ONLINE CHURCH BULLETIN
FINDING MEANING IN THE MUDDLE
Life sometimes seems to be one big muddle. Webster's Universal Dictionary and Thesaurus defines muddle as (verb) "to confuse or to mix up" and (noun) "confusion, mess." Sounds like life to me —sometimes more mess than meaning, more confusing than clear. Morally speaking, America is definitely in a muddle. Just today (Thursday, May 15, 2008) California's Supreme Court overruled a voter-approved ban on same-sex marriage in that state and will now allow it. Fifty years ago the homosexual lifestyle was designated "queer" by many if not most Americans. Now it's "gay" and to call it "queer" is to practice "hate speech," intolerance, prejudice, and "homophobia." People who consider themselves as holding the high moral ground equate those who oppose homosexual practices with prejudiced white people who opposed civil rights for black Americans in the 20th century. Along with such practices as abortion and adultery, homosexuality used to be considered immoral, indecent, illogical, and in some cases illegal. But that was before the days of the so-called "sexual revolution" which led to "sexual freedoms" and "sexual preferences" which have now led us to sexual anarchy. And to judges who are politically correct but morally mixed up. Yep — as a culture, we find ourselves hopelessly lost in a moral muddle.

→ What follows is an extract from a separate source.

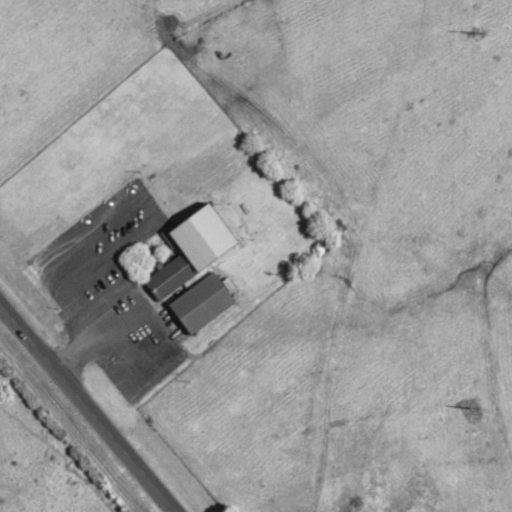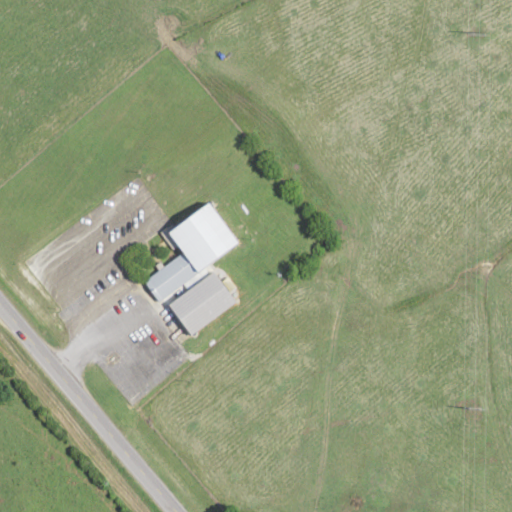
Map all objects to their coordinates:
power tower: (471, 37)
building: (197, 272)
power tower: (468, 409)
road: (85, 411)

Then, the circumstances of life can leave us feeling like life is one big mixed-up mess. In the words of Solomon in Ecclesiastes 3:1ff, life bounces back and forth (often uncontrollably) between contrasting and conflicting seasons and times in our lives. Solomon sees life as a muddle of experiences that includes times of "birth and death, planting and plucking up...killing and healing, breaking down and building up, weeping and laughing, mourning and dancing...gaining and losing, keeping and throwing away...loving and hating, war and peace." Current headlines remind us life on earth is a muddle. They include war and terrorism, volatility in the stock market, economic uncertainty, and skyrocketing gasoline prices.
Recently, cyclones in Myanmar and a devastating earthquake in China snuffed out the lives of 10's if not 100's of thousands of people, including many students and children. Closer to home, personal struggles leave our hearts aching and our brains struggling to find meaning and make sense of it all. You may find yourself agreeing with the 20th century French philosopher Albert Camus who said life is a bad joke. But before you give up, listen to Solomon again — 'He has made everything beautiful in its time. Also He has put eternity in their hearts, except that no one can find out the work that God does from beginning to end." Solomon found meaning in the muddle and clarity in confusion, not by denying God or leaving Him out, but by bringing Him in. Solomon admits faith won't eliminate all of life's mysteries or clear up all its confusion. But he also insists faith helps us find meaning in the muddle. As a beautiful song says, "Many things about tomorrow, I don't seem to understand. But I know Who holds tomorrow, and I know Who holds my hand" ("I Know Who Holds Tomorrow" by Ira. F. Stanphill).